→ **WORK TO COMPLETE**
Give only the number of lines in these records that contain the word "occupe".

[Dataset entries]
________________
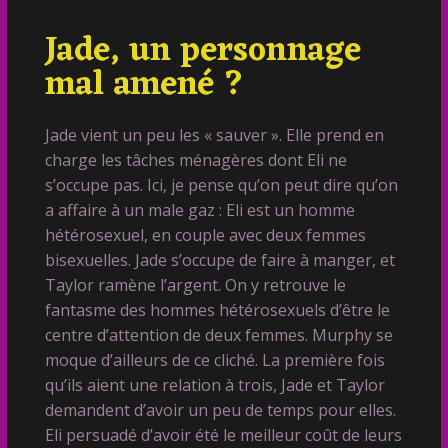
Jade, un personnage
mal amené ?
Jade vient un peu les « sauver ». Elle prend en
charge les tâches ménagères dont Eli ne
s’occupe pas. Ici, je pense qu’on peut dire qu’on
a affaire à un male gaz : Eli est un homme
hétérosexuel, en couple avec deux femmes
bisexuelles. Jade s’occupe de faire à manger, et
Taylor ramène l’argent. On y retrouve le
fantasme des hommes hétérosexuels d’être le
centre d’attention de deux femmes. Murphy se
moque d’ailleurs de ce cliché. La première fois
qu’ils aient une relation à trois, Jade et Taylor
demandent d’avoir un peu de temps pour elles.
Eli persuadé d’avoir été le meilleur coût de leurs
________________
→ **FINISHED TASK**
2